Dieses Bild ist vorgestern entstanden. Liv hat es gemalt, während wir anderen zerknirscht um den Tisch saßen. Es gibt ziemlich exakt die Szene wider, die einen Tag zuvor unsere Pläne mal wieder in Luft aufgelöst hat:

Ich stehe mit Liv auf dem Arm hinter dem Womo, neben mir Paul und Fannie, alle drei sind nur mit Socken bekleidet. Schaut mal auf die Mundwinkel in Livs Bild. Andi rennt als letzter aus dem qualmenden Womo und blickt ziemlich verstört auf die Situation vor uns. Innerhalb weniger Sekunden war das Wohnmobil zuvor in Rauch gehüllt. Ich konnte die Kinder nicht mehr sehen, die angeschnalt auf ihren Plätzen saßen. Ich rief nur „Raus hier“ und Bruchteile später standen wir auf der Überholspur irgendwo auf der A1 bei Leverkusen. Paul hatte sogar Charlie am Halsband genommen und die Leine gegriffen – was für eine Umsicht.

Jedenfalls sind wir bis Leverkusen gekommen – was ja bekanntlich kaum an Lappland grenzt. Eine Erfahrung mehr mit unserem Herrn Niesmann, nachdem wir

  • das Wohnmobil zehn Monate in der Werkstatt hatten und ich in meinem laienhaften verhaltenen Optimismus dachte, an dem Niesmann können nun nichts mehr kaputt gehen
  • unsere Reise erst mit dem T3 begonnen hatten und vier Monate minmalistisch (aber glücklich) gereist waren und wir nun endlich auch zu den Möchtegern-Minimalisten mit allem Komfort gehört hätten.

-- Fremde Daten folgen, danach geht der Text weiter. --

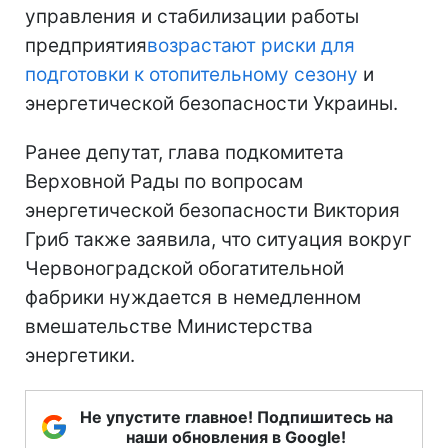
управления и стабилизации работы
предприятия
возрастают риски для
подготовки к отопительному сезону
и
энергетической безопасности Украины.
Ранее депутат, глава подкомитета
Верховной Рады по вопросам
энергетической безопасности Виктория
Гриб также заявила, что ситуация вокруг
Червоноградской обогатительной
фабрики нуждается в немедленном
вмешательстве Министерства
энергетики.
Не упустите главное! Подпишитесь на
наши обновления в Google!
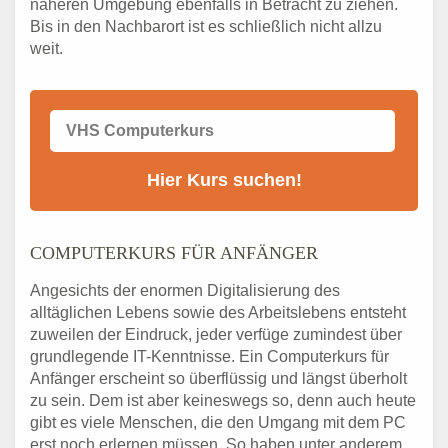
näheren Umgebung ebenfalls in Betracht zu ziehen.
Bis in den Nachbarort ist es schließlich nicht allzu
weit.
COMPUTERKURS FÜR ANFÄNGER
Angesichts der enormen Digitalisierung des
alltäglichen Lebens sowie des Arbeitslebens entsteht
zuweilen der Eindruck, jeder verfüge zumindest über
grundlegende IT-Kenntnisse. Ein Computerkurs für
Anfänger erscheint so überflüssig und längst überholt
zu sein. Dem ist aber keineswegs so, denn auch heute
gibt es viele Menschen, die den Umgang mit dem PC
erst noch erlernen müssen. So haben unter anderem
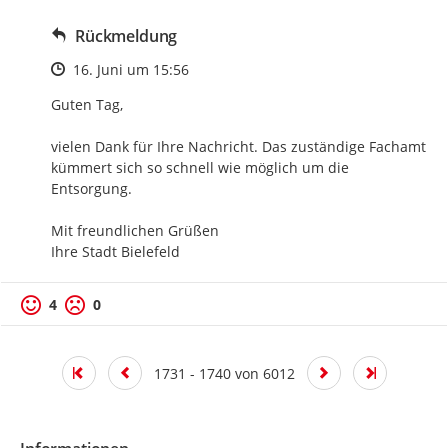
Rückmeldung
Zeitpunkt des Erstellens
16. Juni um 15:56
Guten Tag,

vielen Dank für Ihre Nachricht. Das zuständige Fachamt 
kümmert sich so schnell wie möglich um die 
Entsorgung.

Mit freundlichen Grüßen

Ihre Stadt Bielefeld
4
0
1731 - 1740 von 6012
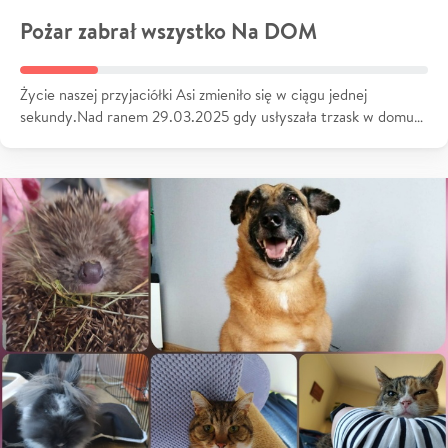
Pożar zabrał wszystko Na DOM
Życie naszej przyjaciółki Asi zmieniło się w ciągu jednej
sekundy.Nad ranem 29.03.2025 gdy usłyszała trzask w domu…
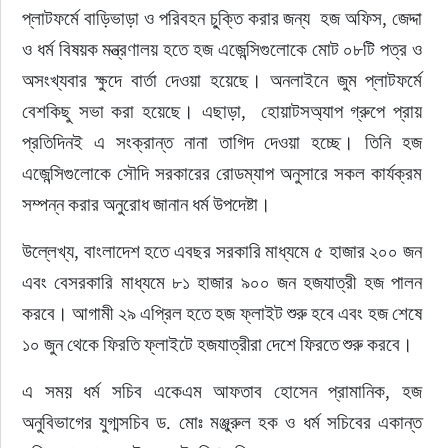
প্লাটফর্মে বাড়িভাড়া ও পরিবহন চু্ক্তি করার জন্য  হজ অফিস, জেদ্দা 
ও ধর্ম বিষয়ক মন্ত্রণালয় হতে হজ এজেন্সিগুলোকে মোট ০৮টি পত্র ও 
অসংখ্যবার ক্ষুদে বার্তা দেওয়া হয়েছে। অনলাইনে জুম প্লাটফর্মে 
বেশকিছু সভা করা হয়েছে। এছাড়া,  হোয়াটসঅ্যাপ গ্রুপে প্রায় 
প্রতিদিনই এ সংক্রান্ত নানা তাগিদ দেওয়া হচ্ছে। তিনি হজ 
এজেন্সিগুলোকে সৌদি সরকারের রোডম্যাপ অনুসারে সকল কার্যক্রম 
সম্পন্ন করার অনুরোধ জানান ধর্ম উপদেষ্টা।
উল্লেখ্য, বাংলাদেশ হতে এবছর সরকারি মাধ্যমে ৫ হাজার ২০০ জন 
এবং বেসরকারি মাধ্যমে ৮১ হাজার ৯০০ জন হজযাত্রী হজ পালন 
করবে। আগামী ২৯ এপ্রিল হতে হজ ফ্লাইট শুরু হবে এবং হজ শেষে 
১০ জুন থেকে ফিরতি ফ্লাইটে হজযাত্রীরা দেশে ফিরতে শুরু করবে।
এ সময় ধর্ম সচিব একেএম আফতাব হোসেন প্রামানিক, হজ 
অনুবিভাগের যুগ্মসচিব ড. মোঃ মঞ্জুরুল হক ও ধর্ম সচিবের একান্ত 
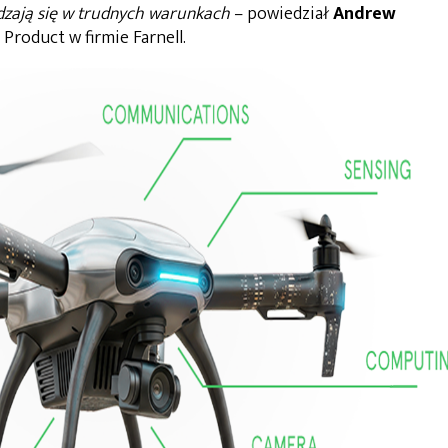
wdzają się w trudnych warunkach
– powiedział
Andrew
 Product w firmie Farnell.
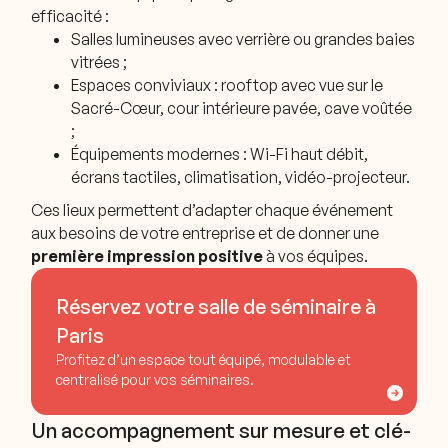
efficacité :
Salles lumineuses avec verrière ou grandes baies
vitrées ;
Espaces conviviaux : rooftop avec vue sur le
Sacré-Cœur, cour intérieure pavée, cave voûtée
;
Équipements modernes : Wi-Fi haut débit,
écrans tactiles, climatisation, vidéo-projecteur.
Ces lieux permettent d’adapter chaque événement
aux besoins de votre entreprise et de donner une
première impression positive
à vos équipes.
Réservez votre salle de séminaire à
Paris
Profitez d’un espace tout équipé, modulable et
centralisé pour vos séminaires.
Un accompagnement sur mesure et clé-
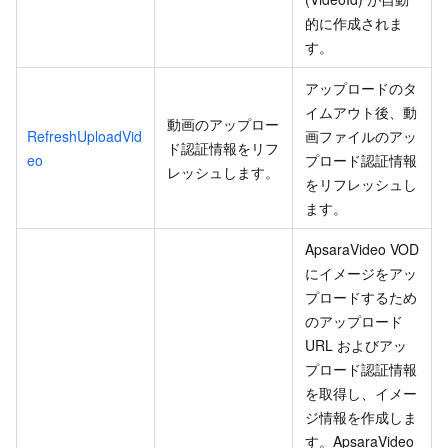
的に作成されま
す。
アップロードのタ
イムアウト後、動
動画のアップロー
RefreshUploadVid
画ファイルのアッ
ド認証情報をリフ
eo
プロード認証情報
レッシュします。
をリフレッシュし
ます。
ApsaraVideo VOD
にイメージをアッ
プロードするため
のアップロード
URL およびアッ
プロード認証情報
を取得し、イメー
ジ情報を作成しま
す。ApsaraVideo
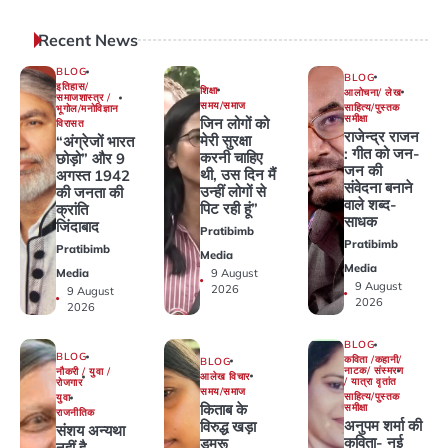
Recent News
BLOG
BLOG
इतिहास/
शिक्षा
आलोचना/ लेख
समाजशास्त्र /
समय/समाज
साहित्य/पुस्तक
भूगोल/मनोविज्ञान
समीक्षा
जिन लोगों को
विरासत
राजेन्द्र राजन
मेरी सुरक्षा
“अंग्रेजों भारत
: गीत को जन-
करनी चाहिए
छोड़ो” और 9
जन की
थी, उस दिन मैं
अगस्त 1942
संवेदना बनाने
उन्हीं लोगों से
की जनता की
वाले शब्द-
पिट रही हूं”
क्रांति
साधक
जिंदाबाद
Pratibimb
Pratibimb
Pratibimb
Media
Media
9 August
Media
9 August
2026
9 August
2026
2026
BLOG
BLOG
कविता /कहानी/
BLOG
नाटक/ संस्मरण
नौकरी / युवा /
आलेख विचार
/ यात्रा वृतांत
रोजगार
समय/समाज
साहित्य/पुस्तक
युवा
किताब के
समीक्षा
राजनीतिक
अनुपम शर्मा की
विरुद्ध खड़ा
संशय अन्यथा
कविता- नई
डमरू
नहीं है.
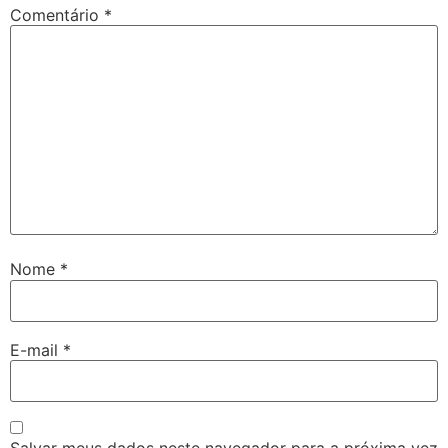
Comentário
*
Nome
*
E-mail
*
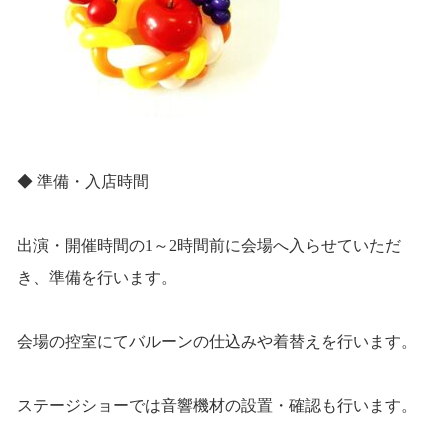
◆ 準備・入店時間
出演・開催時間の1～2時間前に会場へ入らせていただ
き、準備を行います。
会場の控室にてバルーンの仕込みや着替えを行います。
ステージショーでは音響機材の設置・確認も行います。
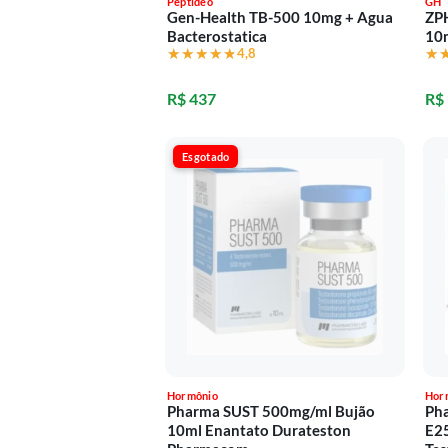
Peptídeo
GH
Gen-Health TB-500 10mg + Agua
ZP
Bacterostatica
10
★★★★★
★★★★★
4,8
★
★
R$ 437
R$
Esgotado
Hormônio
Hor
Pharma SUST 500mg/ml Bujão
Ph
10ml Enantato Durateston
E25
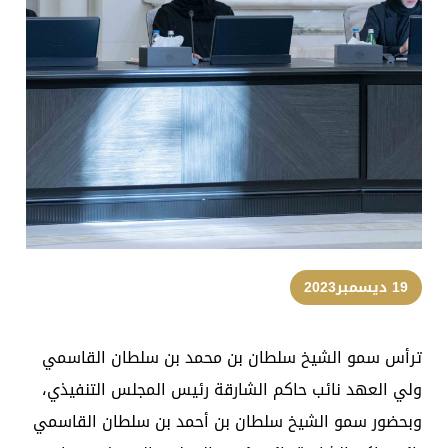
19 ديسمبر2023
ترأس سمو الشيخ سلطان بن محمد بن سلطان القاسمي
ولي العهد نائب حاكم الشارقة رئيس المجلس التنفيذي،
وبحضور سمو الشيخ سلطان بن أحمد بن سلطان القاسمي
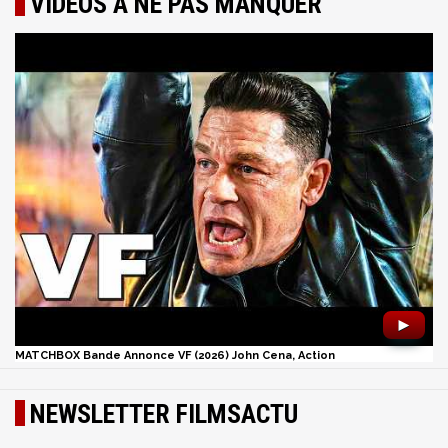
VIDÉOS À NE PAS MANQUER
►
MATCHBOX Bande Annonce VF (2026) John Cena, Action
NEWSLETTER FILMSACTU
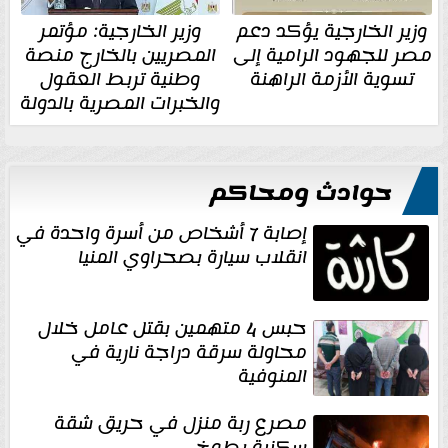
وزير الخارجية يؤكد دعم
وزير الخارجية: مؤتمر
مصر للجهود الرامية إلى
المصريين بالخارج منصة
تسوية الأزمة الراهنة
وطنية تربط العقول
والخبرات المصرية بالدولة
حوادث ومحاكم
إصابة 7 أشخاص من أسرة واحدة في
انقلاب سيارة بصحراوي المنيا
حبس 4 متهمين بقتل عامل خلال
محاولة سرقة دراجة نارية في
المنوفية
مصرع ربة منزل في حريق شقة
سكنية بطوخ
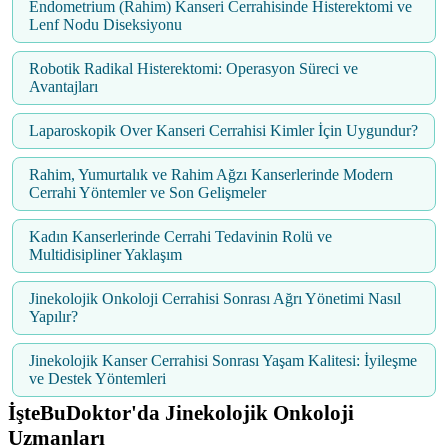
Endometrium (Rahim) Kanseri Cerrahisinde Histerektomi ve
Lenf Nodu Diseksiyonu
Robotik Radikal Histerektomi: Operasyon Süreci ve
Avantajları
Laparoskopik Over Kanseri Cerrahisi Kimler İçin Uygundur?
Rahim, Yumurtalık ve Rahim Ağzı Kanserlerinde Modern
Cerrahi Yöntemler ve Son Gelişmeler
Kadın Kanserlerinde Cerrahi Tedavinin Rolü ve
Multidisipliner Yaklaşım
Jinekolojik Onkoloji Cerrahisi Sonrası Ağrı Yönetimi Nasıl
Yapılır?
Jinekolojik Kanser Cerrahisi Sonrası Yaşam Kalitesi: İyileşme
ve Destek Yöntemleri
İşteBuDoktor'da Jinekolojik Onkoloji
Uzmanları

Dazu hatten wir mehr als vier Wochen den gesamten Innenraum des Niesmann generalüberholt und ein Traum-Womo daraus gezaubert. Das alles hat ungeheuer viel Kraft gekostet und natürlich auch Geld. Derzeit steht das Wohmobil vollegstopft mit unserem Equipment für den hohen Norden wieder in der Werkstatt. Deren gesamtes Team unter Schock stand. Sie hatten so mit uns gelitten, und alle sgetan, um uns wieder auf die Straße zu bringen – in der Endphase sogar unentgeltlich – nur, damit wir unseren Traum von einem freien gemeinsamen Jahr leben können.

Gestern haben wir ein paar wenige Sachen eingepackt und wohnen bei meiner Mutter in Köln.

Aus unserem Traum eines Jahres auf Reisen wird mehr und mehr eine Irrfahrt, die immer wieder vor der Haustür endet.

Soll uns das Ganze etwas sagen?

Ich hatte immer einen Bilderwitz vor Augen, den ich mal als Kind in einer Zeitung gesehen hatte. Da brechen drei Sträflinge aus dem Knast und überwinden eine Mauer nach der anderen. Irgendwann sind sie derart erschöpft, dass sie aufgeben. Nur der Betrachter sieht, dass sie von 100 zu überwindenden Mauern noch eine letzte hätten in Angriff nehmen müssen, um in Freiheit zu sein. Das hat mich in all der Zeit mit dem Niesmann immer wieder bewogen, weiter zu machen. Andi hatte so eine Energie beim Innenausbau. Er hat wirklich alles in die Hand genommen, was in dem Fahrzeug verbaut war. Der komplette Wasserkreislauf war marode, der Kühlschrank defekt, die Elektrik schrott, vom Sanitärbereich kaum zu reden. Ich habe drei Wochen nur genäht. Wir haben gebaut, geschliffen und gestrichen, Uli und Paul haben Kabel, Steckdosen und indirekte Beleuchtung verlegt. Es gibt Solarstrom, einen Fernseher mit Satellitenschüssel – allein, der Niesmann will uns nicht transportieren.

Ich weiß noch nicht, wie es weitergeht. Andi steht immernoch unter Schock. Bei mir selbst spüre ich das leichte Erwachen von Widerstand. Das könnte sich zu einem Trotz auswachsen, so groß wie ein Baum und so stark wie ein Pferd (letzteres stammt aus einem Kinderbuch).

Was wir allerdings definitiv wissen: Wir haben uns, sind gesund und unverletzt. Das Neuland, das wir betreten haben, ist nicht ganz das, was wir uns vorgestellt haben, aber es will uns irgend etwas sagen. Wir versuchen, genau hinzuhören.